IBM says that nearly 400 IT customers have moved their critical business workloads to IBM servers and storage systems, off of Oracle/Sun and HP during the third quarter alone in what IBM says is a record high since the company began tracking such migrations four years ago.
IBM has been offering premiums to channel partners who help switch customers from the competitive systems to Big Blue’s technology, and the uncertainty around Sun’s hardware after the Oracle acquisition as well as HP’s recent high-profile top management changes may have caused some to look for more stability elsewhere.
For its part, IBM says that “customers continue to turn to IBM for its long-term investments in workload-optimized systems and stable, innovative product roadmaps, producing systems that reduce data center costs and are designed for emerging workloads such as analytics.”
IBM says that 286 customers migrated to IBM Power Systems from competitor systems in the third quarter, including 172 from Oracle/Sun and 95 from HP. And migrations to IBM Power Systems during the first three quarters of 2010 numbers nearly 800, according to IBM.

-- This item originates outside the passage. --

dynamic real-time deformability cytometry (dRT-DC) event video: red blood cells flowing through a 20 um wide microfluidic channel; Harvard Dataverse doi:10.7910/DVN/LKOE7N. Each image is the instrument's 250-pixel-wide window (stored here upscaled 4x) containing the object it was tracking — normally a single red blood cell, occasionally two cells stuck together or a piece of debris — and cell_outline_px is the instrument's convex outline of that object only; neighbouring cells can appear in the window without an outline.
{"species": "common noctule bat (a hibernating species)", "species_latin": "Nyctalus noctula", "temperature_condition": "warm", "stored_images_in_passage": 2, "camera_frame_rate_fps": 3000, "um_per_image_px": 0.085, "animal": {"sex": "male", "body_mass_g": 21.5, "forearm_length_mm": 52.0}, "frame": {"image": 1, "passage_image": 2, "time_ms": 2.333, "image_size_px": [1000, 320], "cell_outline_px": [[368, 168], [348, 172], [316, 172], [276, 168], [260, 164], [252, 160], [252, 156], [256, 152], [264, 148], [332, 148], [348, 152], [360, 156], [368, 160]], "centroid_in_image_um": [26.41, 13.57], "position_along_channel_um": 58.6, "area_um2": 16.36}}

“There have been more than 1,500 competitive displacements to IBM Power from Oracle/Sun and more than 1,000 from HP since the advent of the program in 2006,” IBM said in a statement.
In addition, more than 100 clients switched to IBM’s System x , System z and storage offerings in the third quarter from Oracle/Sun or HP, IBM adds.
IBM offers customers who want to migrate, tools to help with the move. The program, the IBM Migration Factory, includes competitive server assessments, migration services, and other resources.